El misionero, amigo de Pajares, viajó a Liberia para reabrir el hospital San José

Justino Izquierdo volvió a Burgos el pasado sábado y poco después se trasladó a Madrid

La Orden de San Juan de Dios está viviendo un nuevo momento crítico, tras la repatriación de los dos misioneros Miguel Pajares y Manuel García-Viejo que, lamentablemente, fallecieron días después de su ingreso en el Hospital Carlos III. Su cuerpo no pudo aguantar las embestidas del virus del Ébola. Su edad y sus patologías previas no ayudaron a que su sistema inmune peleara contre él.

La devastación que está produciendo el virus en Liberia y Sierra Leona, donde trabajaban los dos sacerdotes, obligó a la congregación a cerrar el Hospital San José de Monrovia donde Miguel Pajares había trabajado durante siete años y donde coincidió con Justino Izquierdo, el misionero que ayer ingresó en el Carlos III tras empezar a sentír uno de los síntomas que indican un posible caso de ébola: la fiebre. Ayer fue trasladado al centro de referencia en Madrid donde permanece aislado en la sexta planta. Aunque desde su congregación no han querido confirmar a este diario su identidad, fuentes cercanas afirman que el misionero, originario de Villayerno Morquillas (Burgos), volvió el pasado sábado de Liberia y, tras pasar por su pueblo donde vive su hermano, volvió a la capital el pasado martes. En el hospital le han hecho la prueba de sangre PCR que indicará si tiene o no el virus, aunque para confirmar el resultado se repetirá una segunda vez. La Orden solo asegura que el misionero «no estuvo en contacto con enfermos de ébola», por lo que «el paciente es de bajo riesgo».

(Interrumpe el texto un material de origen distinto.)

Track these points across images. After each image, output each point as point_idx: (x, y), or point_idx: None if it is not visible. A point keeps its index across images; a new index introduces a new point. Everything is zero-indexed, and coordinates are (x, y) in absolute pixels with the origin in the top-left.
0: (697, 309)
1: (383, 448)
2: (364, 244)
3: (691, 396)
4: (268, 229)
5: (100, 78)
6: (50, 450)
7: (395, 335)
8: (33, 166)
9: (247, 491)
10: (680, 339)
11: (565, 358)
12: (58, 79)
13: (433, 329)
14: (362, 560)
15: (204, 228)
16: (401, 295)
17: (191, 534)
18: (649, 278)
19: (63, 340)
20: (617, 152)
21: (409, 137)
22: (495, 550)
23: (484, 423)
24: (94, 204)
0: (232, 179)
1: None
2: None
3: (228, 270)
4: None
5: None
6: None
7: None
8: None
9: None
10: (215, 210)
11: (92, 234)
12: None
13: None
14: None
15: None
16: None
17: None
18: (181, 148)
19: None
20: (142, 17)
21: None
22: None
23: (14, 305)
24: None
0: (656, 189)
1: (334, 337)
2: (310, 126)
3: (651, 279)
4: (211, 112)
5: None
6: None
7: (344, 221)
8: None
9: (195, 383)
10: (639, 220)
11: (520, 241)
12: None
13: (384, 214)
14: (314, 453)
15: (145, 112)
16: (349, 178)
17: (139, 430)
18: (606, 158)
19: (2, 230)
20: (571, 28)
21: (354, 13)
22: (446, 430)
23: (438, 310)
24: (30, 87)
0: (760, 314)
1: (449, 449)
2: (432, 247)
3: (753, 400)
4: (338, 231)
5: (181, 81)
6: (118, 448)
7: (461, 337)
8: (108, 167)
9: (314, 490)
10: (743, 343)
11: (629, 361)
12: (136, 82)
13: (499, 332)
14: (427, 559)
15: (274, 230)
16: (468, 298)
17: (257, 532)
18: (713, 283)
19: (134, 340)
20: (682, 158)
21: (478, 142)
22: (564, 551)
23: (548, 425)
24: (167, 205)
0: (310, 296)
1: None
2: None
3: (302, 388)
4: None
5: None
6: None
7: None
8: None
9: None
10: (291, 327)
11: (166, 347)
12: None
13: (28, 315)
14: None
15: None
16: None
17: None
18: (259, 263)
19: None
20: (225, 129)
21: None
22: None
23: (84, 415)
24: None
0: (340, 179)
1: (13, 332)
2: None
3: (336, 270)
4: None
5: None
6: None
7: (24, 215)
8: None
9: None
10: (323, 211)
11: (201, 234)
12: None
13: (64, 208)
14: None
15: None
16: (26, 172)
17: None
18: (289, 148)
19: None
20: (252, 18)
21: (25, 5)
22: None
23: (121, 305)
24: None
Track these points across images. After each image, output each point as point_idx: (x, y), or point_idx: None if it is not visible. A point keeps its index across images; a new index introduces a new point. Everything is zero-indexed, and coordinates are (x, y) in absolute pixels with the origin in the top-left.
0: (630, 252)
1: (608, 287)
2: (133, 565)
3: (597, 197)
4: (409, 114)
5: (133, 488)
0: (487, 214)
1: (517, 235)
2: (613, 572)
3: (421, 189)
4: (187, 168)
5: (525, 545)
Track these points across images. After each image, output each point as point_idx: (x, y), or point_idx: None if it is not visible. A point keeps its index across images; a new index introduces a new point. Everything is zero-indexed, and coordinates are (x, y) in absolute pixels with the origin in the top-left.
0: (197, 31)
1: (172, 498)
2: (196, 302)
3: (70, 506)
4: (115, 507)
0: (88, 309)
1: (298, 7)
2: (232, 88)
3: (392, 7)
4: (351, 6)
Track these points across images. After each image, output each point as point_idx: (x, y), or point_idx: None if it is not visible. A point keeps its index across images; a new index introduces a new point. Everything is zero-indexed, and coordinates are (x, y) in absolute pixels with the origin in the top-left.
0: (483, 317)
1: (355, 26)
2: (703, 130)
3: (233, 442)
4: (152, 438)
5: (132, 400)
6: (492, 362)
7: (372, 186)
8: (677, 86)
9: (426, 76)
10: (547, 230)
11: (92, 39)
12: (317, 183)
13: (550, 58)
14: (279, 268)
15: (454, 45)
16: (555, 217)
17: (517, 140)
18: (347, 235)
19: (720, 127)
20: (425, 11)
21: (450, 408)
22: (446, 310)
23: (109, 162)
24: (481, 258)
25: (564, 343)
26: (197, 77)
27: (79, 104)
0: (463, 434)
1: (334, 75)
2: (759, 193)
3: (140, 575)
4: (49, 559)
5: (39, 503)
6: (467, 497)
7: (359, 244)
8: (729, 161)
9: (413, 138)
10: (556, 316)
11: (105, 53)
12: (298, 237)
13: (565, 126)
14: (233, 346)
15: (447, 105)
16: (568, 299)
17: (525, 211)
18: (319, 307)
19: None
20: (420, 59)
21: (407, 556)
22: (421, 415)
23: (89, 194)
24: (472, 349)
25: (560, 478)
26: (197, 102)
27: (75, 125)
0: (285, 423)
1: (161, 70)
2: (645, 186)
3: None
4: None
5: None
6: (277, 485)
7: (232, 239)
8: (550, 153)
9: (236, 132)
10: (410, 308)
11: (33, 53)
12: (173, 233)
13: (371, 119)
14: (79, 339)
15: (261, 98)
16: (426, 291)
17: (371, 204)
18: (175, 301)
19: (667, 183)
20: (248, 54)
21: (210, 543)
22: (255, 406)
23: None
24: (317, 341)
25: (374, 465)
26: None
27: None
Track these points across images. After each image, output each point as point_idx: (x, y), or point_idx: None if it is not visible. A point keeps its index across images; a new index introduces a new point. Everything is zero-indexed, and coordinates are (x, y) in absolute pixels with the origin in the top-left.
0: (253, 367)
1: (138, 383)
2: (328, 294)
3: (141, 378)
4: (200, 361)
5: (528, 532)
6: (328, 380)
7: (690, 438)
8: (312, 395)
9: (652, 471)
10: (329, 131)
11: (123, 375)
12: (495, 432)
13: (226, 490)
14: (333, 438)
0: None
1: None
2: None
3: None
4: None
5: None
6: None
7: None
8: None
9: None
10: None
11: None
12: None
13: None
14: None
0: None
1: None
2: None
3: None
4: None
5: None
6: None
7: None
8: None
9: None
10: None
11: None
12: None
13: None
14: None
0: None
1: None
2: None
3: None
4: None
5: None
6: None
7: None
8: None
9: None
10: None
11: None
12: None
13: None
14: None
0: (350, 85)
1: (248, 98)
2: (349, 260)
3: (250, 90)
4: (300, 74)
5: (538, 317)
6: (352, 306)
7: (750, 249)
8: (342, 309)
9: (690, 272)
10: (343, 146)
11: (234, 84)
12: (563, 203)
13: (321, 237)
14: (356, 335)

J.I. estaba retirado en su pueblo, tras pasar toda su vida de misiones en África. Sin embargo, al enterarse del fallecimiento de Pajares se ofreció voluntario para volver al Hospital San José de Monrovia. Su misión: reabrir el hospital de su amigo. Y es que nadie conoce mejor que él la capital de Liberia y el funcionamiento del centro sanitario ya que vivió allí durante 34 años. De ellos, dirigió el hospital durante 16 y ejerció de Superior durante nueve. Al igual que Miguel Pajares, Justino Izquierdo, de 74 años, vivió durante ese tiempo en comunidad con las Hermanas Misioneras de la Inmaculada Concepción, como también hiciera Pajares.

Durante su larga estancia en Liberia, el misionero tuvo que atravesar por todo tipo de situaciones: guerras y miseria. Pero, a pesar de su retiro, decidió volver al país donde tantas penas y alegrias le habían dado. Todo por reabrir un hospital que lleva más de dos meses cerrado, desde que el virus del Ébola entró en él.

En un conversación a través de Skype con Roberto Lorenzo, coordinador de Juan Ciudad ONGD, LA RAZÓN pudo saber que estaban trabajando con otras organizaciones no gubernamentales como Médicos Sin Fronteras para contar con un centro de referencia de ébola cercano al hospital materno-infantil. «Queremos volver a ser un centro de referencia para esta zona», afirmaba al otro lado de la pantalla. Lorenzo confirmó que el hospital permanecía cerrado, aunque ya habían desinfectado todas las instalaciones y les estaba llegando el material necesario para volver a abrir las puertas y recibir a mujeres y niños. Pero para que no se vuelva a repetir lo acontecido en agosto, al Hospital San José le tienen que asegurar que pueden derivar los posibles casos de ébola a un centro de referencia y, a finales de septiembre, aún no contaban con éste.

El hospital fue creado en 1963 y, además de centrarse en los cuidados de las familias, el Gobierno liberiano se ha acercado en varias ocasiones para aprender de su buen funcionamiento. Justino Izquierdo tuvo que sufrir, mientras atendía a enfermos, los bombardeos en los que se sumió el país entre 1997 y 2003 cuando el grupo rebelde Liberianos Unidos para la Reconciliación y la Democracia (LURD) luchaban contra los militares que defendían al presidente Chrales Taylor.